Features// Games of 2015: The Beginner's Guide

Posted 6 Jan 2016 15:25 by
From Davey Wredon, the creator of The Stanley Parable, The Beginners Guide is a (roughly) two hour experience that consumed me completely. Wredon narrates through a series of small, very crude games created by someone known as Coda that break standard rules in game design. Coda began creating these games in 2008 and suddenly stopped in 2011. Wredon compiled them together and talks you through each one.

Initially I thought this was just going to be a collection of strange minigames but it's so much more in that there is a really compelling arc and journey to this 'experience'.

The Beginners Guide presents many interesting questions about game design, questions that are so much more engaging because I was actually experiencing what was being discussed.

At one point Wredon talks about a time when he and Coda would get into arguments regarding if a game by its very nature should be playable, to which Coda sent him a CD a few days later titled '100 playable games' in which all you do is walk around a square room.

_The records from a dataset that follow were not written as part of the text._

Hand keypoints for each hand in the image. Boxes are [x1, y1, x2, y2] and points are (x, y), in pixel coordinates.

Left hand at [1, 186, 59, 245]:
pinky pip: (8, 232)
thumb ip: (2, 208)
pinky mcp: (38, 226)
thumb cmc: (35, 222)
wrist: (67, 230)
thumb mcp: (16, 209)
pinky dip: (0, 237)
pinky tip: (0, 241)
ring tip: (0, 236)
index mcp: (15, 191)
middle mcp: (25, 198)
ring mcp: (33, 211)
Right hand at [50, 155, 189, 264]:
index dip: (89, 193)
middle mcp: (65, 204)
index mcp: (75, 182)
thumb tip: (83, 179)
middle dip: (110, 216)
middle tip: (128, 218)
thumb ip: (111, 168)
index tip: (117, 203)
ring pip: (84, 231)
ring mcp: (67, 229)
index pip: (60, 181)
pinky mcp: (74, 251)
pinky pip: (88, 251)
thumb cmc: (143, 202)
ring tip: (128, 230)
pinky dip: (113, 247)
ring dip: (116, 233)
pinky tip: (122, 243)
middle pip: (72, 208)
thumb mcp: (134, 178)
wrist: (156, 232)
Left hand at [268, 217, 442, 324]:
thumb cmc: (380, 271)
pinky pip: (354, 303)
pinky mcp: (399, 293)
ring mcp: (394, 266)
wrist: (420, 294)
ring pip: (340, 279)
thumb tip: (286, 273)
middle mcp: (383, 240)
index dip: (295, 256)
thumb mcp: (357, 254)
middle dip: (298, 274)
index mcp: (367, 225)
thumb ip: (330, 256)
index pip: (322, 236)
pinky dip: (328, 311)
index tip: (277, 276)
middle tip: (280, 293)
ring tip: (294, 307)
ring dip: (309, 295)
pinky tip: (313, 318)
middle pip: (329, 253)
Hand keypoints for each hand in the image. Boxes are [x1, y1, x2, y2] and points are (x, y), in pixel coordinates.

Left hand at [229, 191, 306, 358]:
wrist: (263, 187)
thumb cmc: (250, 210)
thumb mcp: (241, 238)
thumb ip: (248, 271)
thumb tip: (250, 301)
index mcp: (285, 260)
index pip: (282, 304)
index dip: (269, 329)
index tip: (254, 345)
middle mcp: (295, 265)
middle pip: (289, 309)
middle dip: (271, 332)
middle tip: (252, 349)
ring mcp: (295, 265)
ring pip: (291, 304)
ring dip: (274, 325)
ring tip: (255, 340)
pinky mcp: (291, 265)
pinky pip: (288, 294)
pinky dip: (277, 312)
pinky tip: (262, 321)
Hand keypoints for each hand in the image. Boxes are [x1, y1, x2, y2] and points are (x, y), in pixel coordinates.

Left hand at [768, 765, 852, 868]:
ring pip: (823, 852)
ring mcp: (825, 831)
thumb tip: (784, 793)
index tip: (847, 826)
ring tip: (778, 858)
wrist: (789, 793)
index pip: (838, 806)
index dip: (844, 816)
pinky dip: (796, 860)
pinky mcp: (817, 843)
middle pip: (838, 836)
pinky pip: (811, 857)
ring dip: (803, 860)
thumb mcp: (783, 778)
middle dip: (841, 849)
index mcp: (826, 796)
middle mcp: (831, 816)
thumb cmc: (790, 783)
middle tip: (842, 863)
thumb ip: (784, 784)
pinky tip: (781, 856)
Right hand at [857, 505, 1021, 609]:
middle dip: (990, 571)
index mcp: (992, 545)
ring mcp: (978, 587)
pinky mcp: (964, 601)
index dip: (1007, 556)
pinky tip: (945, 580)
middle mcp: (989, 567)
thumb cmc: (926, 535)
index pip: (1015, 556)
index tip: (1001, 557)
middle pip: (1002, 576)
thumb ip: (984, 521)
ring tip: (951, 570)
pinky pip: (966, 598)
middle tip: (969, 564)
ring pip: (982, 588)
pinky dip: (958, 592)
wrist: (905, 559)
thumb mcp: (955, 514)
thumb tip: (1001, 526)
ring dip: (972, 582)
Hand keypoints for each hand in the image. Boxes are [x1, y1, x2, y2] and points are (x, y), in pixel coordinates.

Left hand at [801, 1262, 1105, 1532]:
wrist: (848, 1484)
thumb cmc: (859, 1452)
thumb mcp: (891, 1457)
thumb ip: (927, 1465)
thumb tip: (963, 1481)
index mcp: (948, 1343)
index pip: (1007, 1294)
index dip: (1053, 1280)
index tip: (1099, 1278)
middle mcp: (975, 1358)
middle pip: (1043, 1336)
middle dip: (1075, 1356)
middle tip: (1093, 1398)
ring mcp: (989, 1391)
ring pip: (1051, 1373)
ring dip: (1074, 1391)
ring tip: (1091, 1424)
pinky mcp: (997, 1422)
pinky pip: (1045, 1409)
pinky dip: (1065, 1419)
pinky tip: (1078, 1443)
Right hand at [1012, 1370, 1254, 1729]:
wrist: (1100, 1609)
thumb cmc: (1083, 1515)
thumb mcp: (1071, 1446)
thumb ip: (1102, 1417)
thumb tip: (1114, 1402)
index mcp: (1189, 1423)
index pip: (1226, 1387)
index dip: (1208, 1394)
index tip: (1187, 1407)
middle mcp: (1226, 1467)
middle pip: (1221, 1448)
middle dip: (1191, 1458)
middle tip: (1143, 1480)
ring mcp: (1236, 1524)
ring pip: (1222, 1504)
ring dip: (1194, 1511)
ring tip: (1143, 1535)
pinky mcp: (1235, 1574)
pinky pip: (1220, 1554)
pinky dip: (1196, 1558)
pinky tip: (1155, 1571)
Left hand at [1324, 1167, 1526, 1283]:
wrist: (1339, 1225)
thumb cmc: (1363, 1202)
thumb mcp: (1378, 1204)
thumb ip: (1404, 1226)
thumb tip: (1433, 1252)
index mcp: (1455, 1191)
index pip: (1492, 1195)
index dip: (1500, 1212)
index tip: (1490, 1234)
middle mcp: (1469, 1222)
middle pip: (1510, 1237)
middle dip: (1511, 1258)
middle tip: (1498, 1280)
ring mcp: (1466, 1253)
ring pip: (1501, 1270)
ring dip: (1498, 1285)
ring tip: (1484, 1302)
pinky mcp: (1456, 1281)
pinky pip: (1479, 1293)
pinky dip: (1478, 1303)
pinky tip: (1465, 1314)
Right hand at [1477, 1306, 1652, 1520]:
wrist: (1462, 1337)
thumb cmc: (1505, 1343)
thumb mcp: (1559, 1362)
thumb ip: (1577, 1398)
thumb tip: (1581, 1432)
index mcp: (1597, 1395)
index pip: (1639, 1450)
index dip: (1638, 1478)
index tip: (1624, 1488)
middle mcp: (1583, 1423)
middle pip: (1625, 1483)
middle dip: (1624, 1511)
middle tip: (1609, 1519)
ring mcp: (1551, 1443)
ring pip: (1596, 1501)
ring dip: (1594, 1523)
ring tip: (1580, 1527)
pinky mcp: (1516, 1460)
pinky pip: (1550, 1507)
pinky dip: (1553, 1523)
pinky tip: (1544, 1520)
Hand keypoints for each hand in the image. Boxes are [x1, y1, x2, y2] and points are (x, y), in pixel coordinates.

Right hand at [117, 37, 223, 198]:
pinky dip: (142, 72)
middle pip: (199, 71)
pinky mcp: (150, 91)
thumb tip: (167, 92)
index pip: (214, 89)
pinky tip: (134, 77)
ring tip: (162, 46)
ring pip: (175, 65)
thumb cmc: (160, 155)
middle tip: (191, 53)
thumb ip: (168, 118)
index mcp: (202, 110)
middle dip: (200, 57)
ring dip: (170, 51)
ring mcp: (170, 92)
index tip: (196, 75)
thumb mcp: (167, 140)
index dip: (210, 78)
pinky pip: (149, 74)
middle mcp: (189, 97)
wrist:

As Wredon puts it, games can be very telling of a person. The games as a compilation shown in chronological order become an intimate document of a person's feelings. To me personally this was a incredibly compelling topic for a game, even the very fact that someone is talking to you whilst you play (and it not just being a DVD-style commentary) felt both unique and special.

It's such a simply made game. Like his former game it's essentially just walking down paths and passing through invisible triggers.

Yet, the idea is so strong and unique that it held my attention throughout, which for anyone even remotely interested in being part of the game development community is incredibly inspiring. I have since emailed Wredon to personally congratulate and thank him for creating something that I just know will stick with me.